The next few months, I buckled down and trained like crazy, even to the point Zeff pulled me aside to ask what was up with me. He knew about my alternate visions, and I told him something terrible was going to happen, and I was training to stop it. When the news finally came that Arlong was released. I headed directly for Nami’s village. Zeff would alert Garp in a few days, not enough time to arrive before Arlong, but fast enough to finish the fight if I ended up losing.

This was one of the only risks I thought I had to take in this life. One Piece was a silly show until Nami begged Luffy for help, crying her eyes out. That was what made me fall in love with the show. Even then, so long ago, back when they weren’t even done with the Arabasta arc, I knew the manga was going to be special. 

It’s funny to think that I’d start watching a show and over twenty years later it would still be running. Even crazier is that the quality stayed the same, if not improved, from what it was originally. Everyone could tell something was up when I arrived, just by how I was acting. I could only put on a smile, but there was still that undertone of fear and alertness I had.

I spent every waking moment improving the chances of us dealing with them once they finally did arrive. Setting traps in the woods while making sure everyone had the money to pay for their lives in case I failed. The loot Zeff had instead of food was over a hundred million belly, even after buying a ship, we still had money left, and he gave me a portion of it to buy supplies and just to have.

I felt sick, every day I’d feel worse, like I was making a mistake risking this. I was always cowardly back in my original world, and just because you wanted to be the hero didn’t mean being the hero wasn’t scary. It wasn’t a movie where the good guy would punch the bad guy and all would be right in the world. I was risking my life and the lives of many of the villagers trying to play hero, but this was necessary.

I felt that if I didn’t get involved here, I’d end up delegating all my tasks in the future. This was the best chance to grow stronger while building up my own bravery. The only way to build strength beyond what you were capable of was to push your limits in life-or-death fights. Avoiding them was a quick way to hinder your own strength and go down the wrong path.

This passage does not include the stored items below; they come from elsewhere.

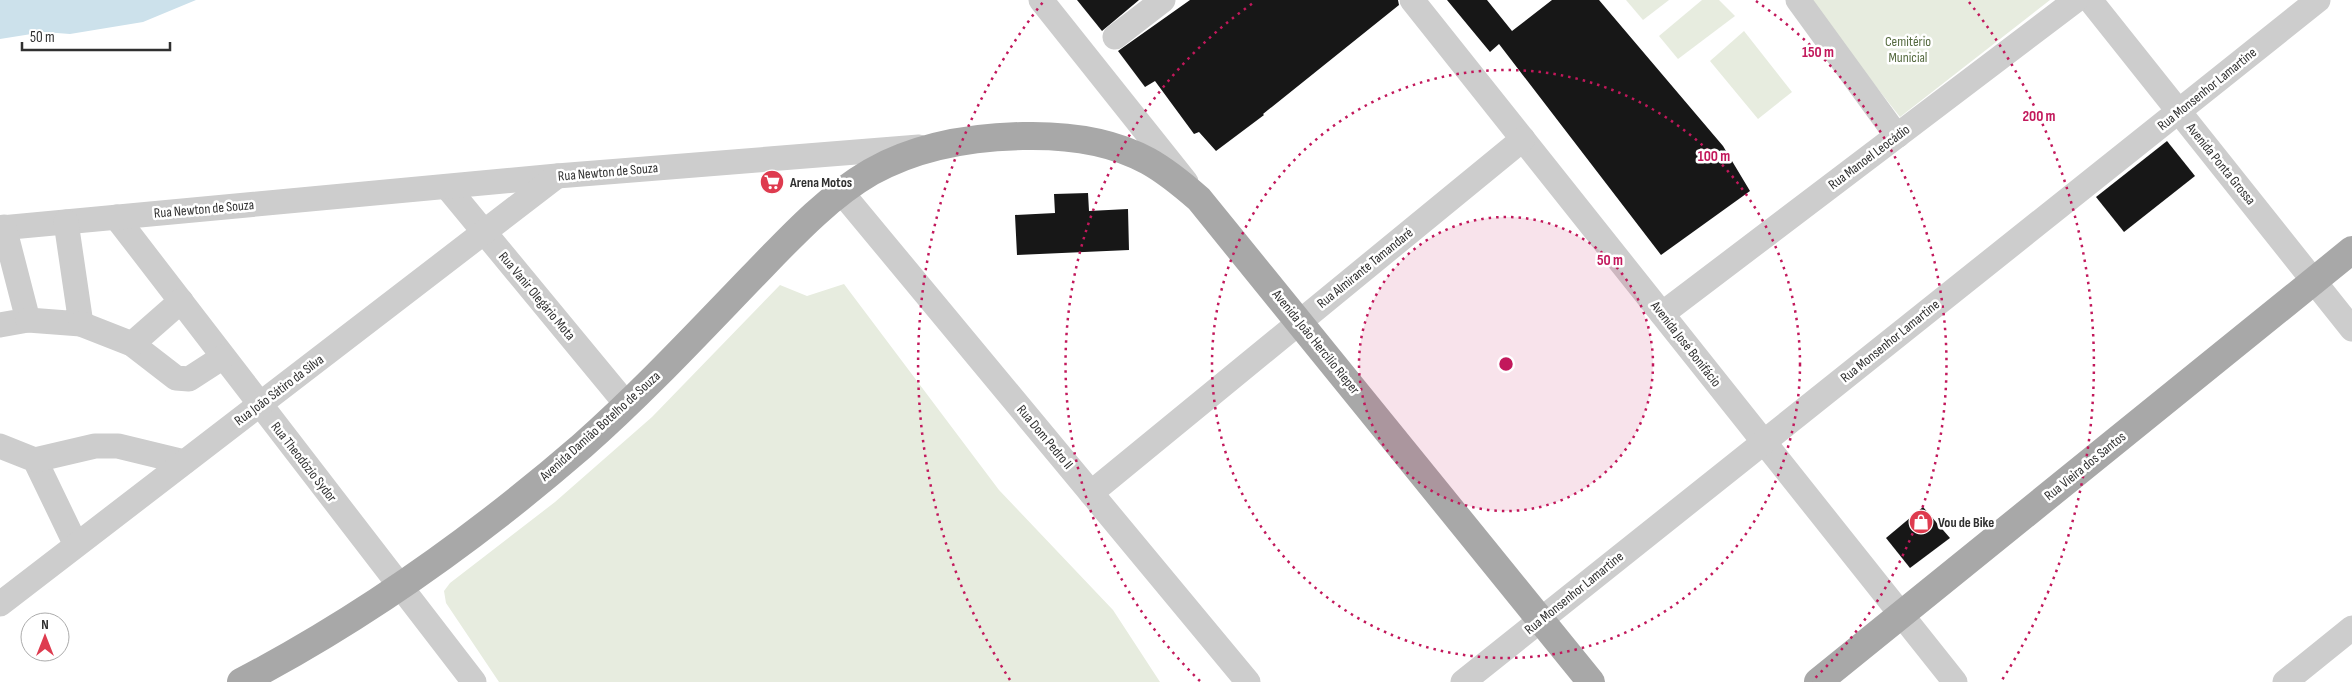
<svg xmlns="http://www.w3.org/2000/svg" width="2352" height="682" viewBox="0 0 2352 682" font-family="'Sofia Sans Condensed',sans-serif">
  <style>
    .green { fill: #e7ecdf }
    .water { fill: #cce1eb }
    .building { fill: #171717 }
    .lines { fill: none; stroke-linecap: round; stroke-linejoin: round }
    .minor { stroke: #cdcdcd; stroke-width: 25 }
    .major { stroke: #a8a8a8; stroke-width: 28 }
    .ring { fill: none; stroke: #c2185b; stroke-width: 2.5; stroke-dasharray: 2.5 5 }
    .labels { text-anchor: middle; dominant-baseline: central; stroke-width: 5; stroke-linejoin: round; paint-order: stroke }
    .park-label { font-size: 14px; fill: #556a3f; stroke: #fff }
    .street-label { font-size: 14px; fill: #303030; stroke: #fff }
    .poi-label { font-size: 14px; font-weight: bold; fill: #303030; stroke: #fff; text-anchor: start }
    .centre { fill: #c2185b; stroke: #fff; stroke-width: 2.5 }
    .ring-label { font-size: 15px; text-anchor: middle; font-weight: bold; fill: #c2185b; stroke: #fff; stroke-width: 5; stroke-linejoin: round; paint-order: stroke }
  </style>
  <rect width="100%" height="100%" fill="#fff"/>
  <g class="green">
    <polygon points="1626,0 1669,0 1643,20"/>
    <polygon points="1702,0 1719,0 1735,16 1678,59 1659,36"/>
    <polygon points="1808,0 2050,0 1900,117"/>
    <polygon points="1744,31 1792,92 1758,119 1710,61"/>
    <polygon points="844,284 999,490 1113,610 1160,682 499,682 446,603 444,591 450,583 555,502 652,417 780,285 807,296"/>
  </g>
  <polygon class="water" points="0,0 196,0 143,22 70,34 44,32 0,39"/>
  <g class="building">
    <polygon points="1077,0 1139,0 1102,31"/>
    <polygon points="1190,0 1398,0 1399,5 1263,114 1264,115 1216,151 1199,132 1194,134 1155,81 1145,87 1118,51"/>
    <polygon points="1447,0 1487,0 1512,31 1552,0 1599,0 1723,146 1750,191 1661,255 1499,44 1490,52"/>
    <polygon points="2167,141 2195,176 2124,232 2096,197"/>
    <polygon points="1088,193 1089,211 1128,209 1129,250 1017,255 1015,215 1055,213 1054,194"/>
    <polygon points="1923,507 1950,538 1910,568 1886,538"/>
  </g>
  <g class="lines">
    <g class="minor">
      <polyline points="1041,0 1186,182"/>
      <polyline points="1412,0 1955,682"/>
      <polyline points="1798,0 1897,136"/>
      <polyline points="2090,0 2352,329"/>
      <polyline points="1115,37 1163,0"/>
      <polyline points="447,187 627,405"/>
      <polyline points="842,193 1248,682"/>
      <polyline points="116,217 474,682"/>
      <polyline points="0,228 557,176 919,147"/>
      <polyline points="0,231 4,227 28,320 0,325"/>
      <polyline points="1662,314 2076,0"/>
      <polyline points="28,320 81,324 66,222"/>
      <polyline points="81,324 132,344 176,378 189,379 223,357"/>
      <polyline points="132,344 181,301"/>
      <polyline points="0,446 35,460 76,545"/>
      <polyline points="35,460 95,446 118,446 184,462"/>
      <polyline points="1091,493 1523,139"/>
      <polyline points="0,604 557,176"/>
      <polyline points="1463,682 2318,0"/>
      <polyline points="2285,682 2352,628"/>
    </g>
    <g class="major">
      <path d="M 241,682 C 363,618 478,536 582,446 C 642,393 697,334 752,277 C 788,240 826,198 871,172 C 917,146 970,137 1023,136 C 1065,135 1110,140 1148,161 C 1166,171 1183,185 1199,199 L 1591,682"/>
      <polyline points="1818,682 2352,250"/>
    </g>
  </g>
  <circle cx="1506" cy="364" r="147" fill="#c2185b" fill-opacity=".12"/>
  <g class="ring">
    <circle cx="1506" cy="364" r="147"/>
    <circle cx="1506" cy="364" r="294"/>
    <path d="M1200 681A441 441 0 0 1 1256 1M1756 1A441 441 0 0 1 1812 681"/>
    <path d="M1010 680A588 588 0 0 1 1043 2M1969 2A588 588 0 0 1 2002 680"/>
  </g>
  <defs>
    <g id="supermarket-disc" transform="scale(1.25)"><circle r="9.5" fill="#de3b4f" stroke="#fff"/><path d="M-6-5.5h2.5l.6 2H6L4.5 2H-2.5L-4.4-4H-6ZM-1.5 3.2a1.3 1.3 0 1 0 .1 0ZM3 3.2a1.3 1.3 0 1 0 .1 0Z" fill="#fff"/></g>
    <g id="shop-disc" transform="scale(1.25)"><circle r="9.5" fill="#de3b4f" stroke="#fff"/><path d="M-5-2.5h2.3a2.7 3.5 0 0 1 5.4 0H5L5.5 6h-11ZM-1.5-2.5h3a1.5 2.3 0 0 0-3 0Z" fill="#fff"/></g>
  </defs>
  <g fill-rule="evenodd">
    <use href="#supermarket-disc" x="772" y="182"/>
    <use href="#shop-disc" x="1921" y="522"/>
  </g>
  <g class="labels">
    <g class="park-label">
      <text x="1908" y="41">Cemitério<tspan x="1908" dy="16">Municial</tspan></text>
    </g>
    <g class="street-label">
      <text transform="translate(2207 89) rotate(-39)">Rua Monsenhor Lamartine</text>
      <text transform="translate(1869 157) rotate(-37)">Rua Manoel Leocádio</text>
      <text transform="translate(2221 164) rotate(51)">Avenida Ponta Grossa</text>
      <text transform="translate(608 172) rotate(-5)">Rua Newton de Souza</text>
      <text transform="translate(204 209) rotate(-5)">Rua Newton de Souza</text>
      <text transform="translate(1365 268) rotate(-39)">Rua Almirante Tamandaré</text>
      <text transform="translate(537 296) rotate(50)">Rua Vanir Olegário Mota</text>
      <text transform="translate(1890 341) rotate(-39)">Rua Monsenhor Lamartine</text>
      <text transform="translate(1316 342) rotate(51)">Avenida João Hercílio Rieper</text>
      <text transform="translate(1686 344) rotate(52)">Avenida José Bonifácio</text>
      <text transform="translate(279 390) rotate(-37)">Rua João Sátiro da Silva</text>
      <text transform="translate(600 426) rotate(-42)">Avenida Damião Botelho de Souza</text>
      <text transform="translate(1045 437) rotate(50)">Rua Dom Pedro II</text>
      <text transform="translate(304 462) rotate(52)">Rua Theodózio Sydor</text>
      <text transform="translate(2085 466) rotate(-39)">Rua Vieira dos Santos</text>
      <text transform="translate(1574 593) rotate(-39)">Rua Monsenhor Lamartine</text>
    </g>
    <g class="poi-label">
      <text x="790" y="182">Arena Motos</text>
      <text x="1938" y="522">Vou de Bike</text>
    </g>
  </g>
  <circle cx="1506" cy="364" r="8" class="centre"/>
  <g class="ring-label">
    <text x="1818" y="57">150 m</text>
    <text x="2039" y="121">200 m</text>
    <text x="1714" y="161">100 m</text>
    <text x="1610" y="265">50 m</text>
  </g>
  <g transform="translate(45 637)"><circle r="24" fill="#ffffff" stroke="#acacac"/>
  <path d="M0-4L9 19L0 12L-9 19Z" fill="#de3b4f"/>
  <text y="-8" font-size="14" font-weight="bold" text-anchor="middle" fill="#303030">N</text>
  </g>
  <path d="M22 42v8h148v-8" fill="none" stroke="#303030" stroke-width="2.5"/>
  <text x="30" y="42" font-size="15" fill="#303030" stroke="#ffffff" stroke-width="4" paint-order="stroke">50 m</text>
</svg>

It’s clear that following your dreams makes you a better version of yourself, while giving up sends you down a far worse path. You could be like Shakky, falling in love with a man, and ending up with him was enough for her to still appear young and beautiful, even though she was the same generation as Garp. Or end up like Gloriosa, who loved Roger, didn’t end up with him, so ended up as an old short lady because her dreams were crushed.

In my opinion, it was better to die than give up on your dreams, especially in this universe. That’s why I was here, ready to defend Nami, because that was the first step to building my harem crew. I wasn’t just aiming for Nami now, but also Nojiko, guiding them onto better paths so they’d be better crew members when I did form my own group.

It was suddenly at night that I knew they were hear, I could smell the smoke in the air. I gritted my teeth because I had dropped my guard, because they attacked during the day in the anime. I assumed it would be the same, but it wasn’t. Climbing up a tree and then onto a house, I got a good look at their group while they harassed townsfolk. “Shahahaha! My name is Arlong and I’m the new ruler of this island. My first decree is that everyone has to pay a life tax: a hundred thousand belly to spare your lives, fifty thousand for your children.”

My heart hammered in my chest as I looked around, planning my next moves before I finally acted. Jumping down, I aim for the perfect target. Landing on Hatchi first, I bite into his neck in one go as I feel the lineage factor in his blood strengthen me for the upcoming fight. Everyone looked on in shock at the young man who initiated a fight before Hatchi screamed out in pain, and all hell broke loose.